● WORK ITEM: Return exactly the span of lines in the following data that opens with the line containing "of unremarkable human" and closes with the line containing "micrograph exhibits staining". Include nothing else.

(Collected data entries)
--

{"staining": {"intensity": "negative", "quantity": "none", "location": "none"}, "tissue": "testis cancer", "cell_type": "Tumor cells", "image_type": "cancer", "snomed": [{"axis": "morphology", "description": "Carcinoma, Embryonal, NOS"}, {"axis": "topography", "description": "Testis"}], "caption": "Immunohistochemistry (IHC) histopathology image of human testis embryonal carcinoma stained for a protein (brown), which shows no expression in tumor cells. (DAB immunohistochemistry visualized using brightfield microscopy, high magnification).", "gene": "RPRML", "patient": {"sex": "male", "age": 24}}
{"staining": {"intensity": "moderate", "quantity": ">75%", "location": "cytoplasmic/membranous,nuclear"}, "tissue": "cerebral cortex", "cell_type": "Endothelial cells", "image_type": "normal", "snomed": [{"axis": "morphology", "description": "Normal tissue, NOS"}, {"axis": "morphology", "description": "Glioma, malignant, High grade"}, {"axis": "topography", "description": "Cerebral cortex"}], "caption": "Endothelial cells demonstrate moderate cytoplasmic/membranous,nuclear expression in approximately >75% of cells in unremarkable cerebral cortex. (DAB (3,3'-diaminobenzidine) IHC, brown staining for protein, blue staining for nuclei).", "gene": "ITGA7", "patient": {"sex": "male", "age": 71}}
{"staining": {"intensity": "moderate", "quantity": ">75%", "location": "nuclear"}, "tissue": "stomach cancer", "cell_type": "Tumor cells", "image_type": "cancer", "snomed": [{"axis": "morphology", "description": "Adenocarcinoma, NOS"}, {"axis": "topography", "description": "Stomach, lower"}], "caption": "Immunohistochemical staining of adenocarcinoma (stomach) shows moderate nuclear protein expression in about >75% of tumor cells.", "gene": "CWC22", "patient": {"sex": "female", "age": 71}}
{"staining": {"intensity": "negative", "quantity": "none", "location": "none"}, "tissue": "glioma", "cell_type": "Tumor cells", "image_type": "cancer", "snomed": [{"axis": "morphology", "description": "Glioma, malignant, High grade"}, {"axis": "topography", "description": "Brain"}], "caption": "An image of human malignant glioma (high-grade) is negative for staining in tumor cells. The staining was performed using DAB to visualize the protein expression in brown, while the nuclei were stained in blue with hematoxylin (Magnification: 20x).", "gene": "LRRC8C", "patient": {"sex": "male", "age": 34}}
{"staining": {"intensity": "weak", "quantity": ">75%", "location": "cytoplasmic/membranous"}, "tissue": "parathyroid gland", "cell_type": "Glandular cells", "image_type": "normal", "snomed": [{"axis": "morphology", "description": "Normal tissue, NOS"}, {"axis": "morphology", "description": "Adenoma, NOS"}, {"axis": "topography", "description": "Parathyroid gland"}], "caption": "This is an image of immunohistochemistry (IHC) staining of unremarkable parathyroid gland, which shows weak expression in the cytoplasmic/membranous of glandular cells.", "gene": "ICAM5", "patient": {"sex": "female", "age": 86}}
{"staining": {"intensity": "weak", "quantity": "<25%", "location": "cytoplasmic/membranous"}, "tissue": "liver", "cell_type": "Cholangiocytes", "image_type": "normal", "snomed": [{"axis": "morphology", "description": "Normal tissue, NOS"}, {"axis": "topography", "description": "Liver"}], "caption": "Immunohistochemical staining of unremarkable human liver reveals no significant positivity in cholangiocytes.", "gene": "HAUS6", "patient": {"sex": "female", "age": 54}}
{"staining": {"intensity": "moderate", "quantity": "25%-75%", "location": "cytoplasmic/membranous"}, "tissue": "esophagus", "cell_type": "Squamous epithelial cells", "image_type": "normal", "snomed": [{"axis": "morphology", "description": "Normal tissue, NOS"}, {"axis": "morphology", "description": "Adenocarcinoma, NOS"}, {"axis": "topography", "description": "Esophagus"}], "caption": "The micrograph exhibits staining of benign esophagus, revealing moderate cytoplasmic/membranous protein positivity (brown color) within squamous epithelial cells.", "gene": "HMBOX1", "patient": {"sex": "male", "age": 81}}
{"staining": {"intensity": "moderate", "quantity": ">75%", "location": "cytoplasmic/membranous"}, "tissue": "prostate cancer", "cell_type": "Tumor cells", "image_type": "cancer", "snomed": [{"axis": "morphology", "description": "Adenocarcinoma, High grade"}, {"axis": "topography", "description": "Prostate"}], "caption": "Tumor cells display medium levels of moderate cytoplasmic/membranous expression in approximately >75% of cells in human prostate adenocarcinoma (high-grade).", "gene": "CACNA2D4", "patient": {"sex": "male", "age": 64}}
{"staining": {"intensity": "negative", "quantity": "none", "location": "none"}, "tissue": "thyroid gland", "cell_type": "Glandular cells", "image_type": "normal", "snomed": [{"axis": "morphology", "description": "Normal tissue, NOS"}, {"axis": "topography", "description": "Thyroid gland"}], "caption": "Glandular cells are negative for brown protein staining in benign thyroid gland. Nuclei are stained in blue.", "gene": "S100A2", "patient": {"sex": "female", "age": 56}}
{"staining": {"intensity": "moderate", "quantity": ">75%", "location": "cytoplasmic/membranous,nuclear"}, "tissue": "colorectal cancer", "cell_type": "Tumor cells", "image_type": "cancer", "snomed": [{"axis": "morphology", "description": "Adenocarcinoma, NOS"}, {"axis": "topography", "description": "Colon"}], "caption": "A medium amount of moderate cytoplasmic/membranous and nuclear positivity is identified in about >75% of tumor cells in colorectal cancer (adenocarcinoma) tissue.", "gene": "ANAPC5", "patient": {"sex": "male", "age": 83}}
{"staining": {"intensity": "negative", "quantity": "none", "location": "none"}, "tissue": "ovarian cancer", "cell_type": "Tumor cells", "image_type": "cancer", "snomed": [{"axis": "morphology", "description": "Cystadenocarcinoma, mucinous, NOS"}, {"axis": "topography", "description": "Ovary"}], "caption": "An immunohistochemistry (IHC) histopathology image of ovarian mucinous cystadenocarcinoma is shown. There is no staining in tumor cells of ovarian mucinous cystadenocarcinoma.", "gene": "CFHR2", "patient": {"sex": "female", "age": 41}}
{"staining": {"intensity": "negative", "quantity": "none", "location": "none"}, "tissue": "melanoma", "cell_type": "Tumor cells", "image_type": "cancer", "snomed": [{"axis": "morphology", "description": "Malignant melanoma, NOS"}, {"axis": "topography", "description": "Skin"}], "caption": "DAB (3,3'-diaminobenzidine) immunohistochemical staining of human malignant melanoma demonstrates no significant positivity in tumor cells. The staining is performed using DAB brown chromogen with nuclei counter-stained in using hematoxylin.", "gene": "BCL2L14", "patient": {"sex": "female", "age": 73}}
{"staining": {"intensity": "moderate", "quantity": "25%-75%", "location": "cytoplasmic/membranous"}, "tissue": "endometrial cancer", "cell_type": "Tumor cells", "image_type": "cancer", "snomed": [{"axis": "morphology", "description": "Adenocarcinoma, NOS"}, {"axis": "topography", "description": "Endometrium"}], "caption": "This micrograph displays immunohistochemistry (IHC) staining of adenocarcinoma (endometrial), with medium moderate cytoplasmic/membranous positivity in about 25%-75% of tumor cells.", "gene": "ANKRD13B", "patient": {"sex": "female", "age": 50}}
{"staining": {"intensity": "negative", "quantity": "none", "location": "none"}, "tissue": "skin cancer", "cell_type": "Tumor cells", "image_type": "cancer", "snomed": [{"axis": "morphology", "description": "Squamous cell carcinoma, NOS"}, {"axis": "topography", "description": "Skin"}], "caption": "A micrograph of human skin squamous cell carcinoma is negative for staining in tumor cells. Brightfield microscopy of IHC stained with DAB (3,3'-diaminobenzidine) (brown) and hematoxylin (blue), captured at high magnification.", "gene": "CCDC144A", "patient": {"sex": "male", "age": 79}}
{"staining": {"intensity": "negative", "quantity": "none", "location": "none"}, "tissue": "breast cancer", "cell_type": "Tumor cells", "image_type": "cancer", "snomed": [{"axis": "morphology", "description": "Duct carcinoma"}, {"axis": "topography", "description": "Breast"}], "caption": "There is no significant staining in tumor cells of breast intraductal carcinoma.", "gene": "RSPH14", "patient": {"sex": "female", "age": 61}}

--

● TASK RESULT:
{"staining": {"intensity": "weak", "quantity": "<25%", "location": "cytoplasmic/membranous"}, "tissue": "liver", "cell_type": "Cholangiocytes", "image_type": "normal", "snomed": [{"axis": "morphology", "description": "Normal tissue, NOS"}, {"axis": "topography", "description": "Liver"}], "caption": "Immunohistochemical staining of unremarkable human liver reveals no significant positivity in cholangiocytes.", "gene": "HAUS6", "patient": {"sex": "female", "age": 54}}
{"staining": {"intensity": "moderate", "quantity": "25%-75%", "location": "cytoplasmic/membranous"}, "tissue": "esophagus", "cell_type": "Squamous epithelial cells", "image_type": "normal", "snomed": [{"axis": "morphology", "description": "Normal tissue, NOS"}, {"axis": "morphology", "description": "Adenocarcinoma, NOS"}, {"axis": "topography", "description": "Esophagus"}], "caption": "The micrograph exhibits staining of benign esophagus, revealing moderate cytoplasmic/membranous protein positivity (brown color) within squamous epithelial cells.", "gene": "HMBOX1", "patient": {"sex": "male", "age": 81}}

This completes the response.